The result: you’re shunned for lack of inventiveness by your circle of friends and Silverlake hipsters dressed as Richie Tenenbaum. You must now dance in a corner solo. You tell yourself it wasn’t your fault. It was the people throwing the party. They expected a costume. Deep down, you know it was you. You swag draculaed yourself. You are now officially a REJ3CT.
Yes, the REJ3CTZ, the group responsible for the inescapable (over 7,500,000 Youtube views and counting) hilarity of “Cat Daddy,” have returned with a new song and dance. Strike that. Reverse it. “Peta Griffin” isn’t a new song and dance. It’s a “Cat Daddy” cast off, the same cat in a slightly different costume. It’s old. It’s a rerun. We’ve seen it before.

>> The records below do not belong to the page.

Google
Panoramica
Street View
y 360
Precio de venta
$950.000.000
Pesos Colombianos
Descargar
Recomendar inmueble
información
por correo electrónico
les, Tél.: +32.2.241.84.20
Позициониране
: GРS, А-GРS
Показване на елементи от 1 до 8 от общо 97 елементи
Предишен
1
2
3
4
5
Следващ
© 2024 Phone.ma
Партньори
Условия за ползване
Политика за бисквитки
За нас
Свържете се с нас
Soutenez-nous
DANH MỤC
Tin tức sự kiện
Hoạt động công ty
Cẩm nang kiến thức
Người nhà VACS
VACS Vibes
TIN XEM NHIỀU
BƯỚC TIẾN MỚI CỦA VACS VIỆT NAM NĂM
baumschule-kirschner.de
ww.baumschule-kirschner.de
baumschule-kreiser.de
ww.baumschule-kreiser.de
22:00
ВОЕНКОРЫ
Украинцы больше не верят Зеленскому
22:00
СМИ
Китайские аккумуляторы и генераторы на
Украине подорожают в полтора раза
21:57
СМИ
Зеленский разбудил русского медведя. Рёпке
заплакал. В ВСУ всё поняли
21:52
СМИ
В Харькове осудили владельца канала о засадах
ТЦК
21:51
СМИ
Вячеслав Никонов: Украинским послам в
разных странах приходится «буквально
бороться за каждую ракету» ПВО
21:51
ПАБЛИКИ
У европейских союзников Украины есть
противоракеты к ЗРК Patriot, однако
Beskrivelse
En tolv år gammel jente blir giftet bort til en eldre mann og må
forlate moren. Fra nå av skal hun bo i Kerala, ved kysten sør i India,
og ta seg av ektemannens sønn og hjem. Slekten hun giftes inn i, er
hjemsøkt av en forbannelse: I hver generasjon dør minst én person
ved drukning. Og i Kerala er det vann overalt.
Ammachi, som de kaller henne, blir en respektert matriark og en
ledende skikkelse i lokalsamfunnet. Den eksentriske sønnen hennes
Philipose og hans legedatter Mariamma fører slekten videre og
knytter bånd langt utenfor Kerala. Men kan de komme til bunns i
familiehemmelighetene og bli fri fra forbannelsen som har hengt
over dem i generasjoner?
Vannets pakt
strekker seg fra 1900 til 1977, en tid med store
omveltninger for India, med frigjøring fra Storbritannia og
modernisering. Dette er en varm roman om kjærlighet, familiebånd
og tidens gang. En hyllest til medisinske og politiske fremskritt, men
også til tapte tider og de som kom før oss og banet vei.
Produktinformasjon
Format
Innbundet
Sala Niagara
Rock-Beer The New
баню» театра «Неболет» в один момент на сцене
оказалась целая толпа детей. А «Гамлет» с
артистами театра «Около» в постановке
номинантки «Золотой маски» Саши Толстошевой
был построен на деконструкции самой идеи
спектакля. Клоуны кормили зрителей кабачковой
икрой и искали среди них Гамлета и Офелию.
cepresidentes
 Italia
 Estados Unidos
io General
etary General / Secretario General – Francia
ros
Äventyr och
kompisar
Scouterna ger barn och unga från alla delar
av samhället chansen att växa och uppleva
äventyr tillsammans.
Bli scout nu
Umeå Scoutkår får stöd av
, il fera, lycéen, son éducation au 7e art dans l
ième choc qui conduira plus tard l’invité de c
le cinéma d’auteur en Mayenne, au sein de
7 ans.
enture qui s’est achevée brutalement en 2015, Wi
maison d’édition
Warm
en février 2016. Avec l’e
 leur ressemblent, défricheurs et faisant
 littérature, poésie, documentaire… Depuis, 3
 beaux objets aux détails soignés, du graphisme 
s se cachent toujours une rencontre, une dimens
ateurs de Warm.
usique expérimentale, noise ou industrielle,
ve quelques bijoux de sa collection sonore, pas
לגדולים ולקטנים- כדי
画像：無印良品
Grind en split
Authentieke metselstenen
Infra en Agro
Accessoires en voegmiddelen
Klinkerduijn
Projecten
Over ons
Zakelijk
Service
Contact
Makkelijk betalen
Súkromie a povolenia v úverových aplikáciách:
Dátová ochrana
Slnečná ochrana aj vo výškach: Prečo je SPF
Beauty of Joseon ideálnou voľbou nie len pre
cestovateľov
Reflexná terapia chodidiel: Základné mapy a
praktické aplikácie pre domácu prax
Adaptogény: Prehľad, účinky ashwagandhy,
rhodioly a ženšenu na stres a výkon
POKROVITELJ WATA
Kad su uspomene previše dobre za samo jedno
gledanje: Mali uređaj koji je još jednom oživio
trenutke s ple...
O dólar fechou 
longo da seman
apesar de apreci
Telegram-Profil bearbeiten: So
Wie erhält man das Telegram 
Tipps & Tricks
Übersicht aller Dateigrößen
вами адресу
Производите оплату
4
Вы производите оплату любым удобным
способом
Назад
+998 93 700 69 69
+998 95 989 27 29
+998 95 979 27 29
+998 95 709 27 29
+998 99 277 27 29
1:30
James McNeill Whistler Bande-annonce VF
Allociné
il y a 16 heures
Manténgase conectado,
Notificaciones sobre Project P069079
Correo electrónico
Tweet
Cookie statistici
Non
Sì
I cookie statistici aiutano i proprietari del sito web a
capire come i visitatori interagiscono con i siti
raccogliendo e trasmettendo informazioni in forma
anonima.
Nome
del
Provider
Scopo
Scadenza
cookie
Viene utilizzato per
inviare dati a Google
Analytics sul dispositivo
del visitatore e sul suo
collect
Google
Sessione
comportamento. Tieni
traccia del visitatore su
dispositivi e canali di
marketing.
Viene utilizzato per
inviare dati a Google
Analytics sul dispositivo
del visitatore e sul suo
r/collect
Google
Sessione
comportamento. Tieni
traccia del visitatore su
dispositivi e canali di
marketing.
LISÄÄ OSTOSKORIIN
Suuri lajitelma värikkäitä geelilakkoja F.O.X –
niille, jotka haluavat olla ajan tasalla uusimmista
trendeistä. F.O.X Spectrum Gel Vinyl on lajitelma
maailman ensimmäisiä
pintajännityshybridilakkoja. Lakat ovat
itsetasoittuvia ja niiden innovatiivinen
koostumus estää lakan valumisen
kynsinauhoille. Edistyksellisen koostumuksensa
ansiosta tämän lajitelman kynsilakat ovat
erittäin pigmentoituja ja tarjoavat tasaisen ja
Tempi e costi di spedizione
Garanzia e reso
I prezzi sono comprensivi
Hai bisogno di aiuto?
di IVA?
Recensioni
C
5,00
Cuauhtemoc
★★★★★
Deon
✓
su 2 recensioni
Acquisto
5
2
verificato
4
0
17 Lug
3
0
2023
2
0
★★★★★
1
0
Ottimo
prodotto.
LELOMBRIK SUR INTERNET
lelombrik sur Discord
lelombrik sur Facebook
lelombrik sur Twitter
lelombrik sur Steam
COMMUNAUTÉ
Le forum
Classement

I’m aware that “Peta Griffin” is a dance song and that I’m taking this shit way too seriously and groups like The REJ3CTZ are the rap equivalent of ’90s boy bands, but the similarities here are glaringly obvious and borderline ridiculous. Apart from the beat being cranked upa few BPMs, everything is the same, from the liberal use of vocal distortion to the drums to the failed carbon copy hook— “Call me SpongeBob/Stackin Krabby Patties/Bitch I go to work/Do my Cat Daddy/Cat Daddy, Cat Daddy, Cat Daddy, Cat Daddy (bitch I go to work) Vs. “I’m not a Family Guy/Got a lot of women/Creez to the max/Pockets Peta Griffin/Peta Griffin, Peta, Peta Griffin, Peta Griffin, Peta, Peta Griffin.”
Like most mass replicated products, the catchiness and the comedy of the original is lost in the rehash. The chuckle-worthy one liners like “You heard of Too $hort/Well, I’m too long” and “Block a hater like a goalie” have turned stale and, with the barrage of vocal effects, hardly discernible.
In looking past the cringe-worthy similarity and the shameless self-promotion of the REJ3CTZ “Creez” (I suspect it’s ‘creepy’ crossed with ‘steez’) clothing line, maybe I expected too much. Maybe you only get one hit from guys who spend most of their free time smoking ‘Wyclef kush’ and watching cartoons.
Really, I think I just never expected to see them again. The REJE3CTZ seemed so self-aware on “Cat Daddy,” like they were laughing just as much as we were. Like they were going to pull a Virgil Starkwell—take the money and run. Now it feels like I’m shaking my head at one of the “rappers” on Venice Beach trying to strong arm white people into buying their blank CD.
If Seth MacFarlane didn’t already have enough krabby patties to buy and sell twenty groups like the REJ3CTZ I’d tell the boys to lawyer the fuck up. I’ll be passing on the “Peta Griffin” and will continue, like I do every Halloween, to do the “Ditty” if I want to.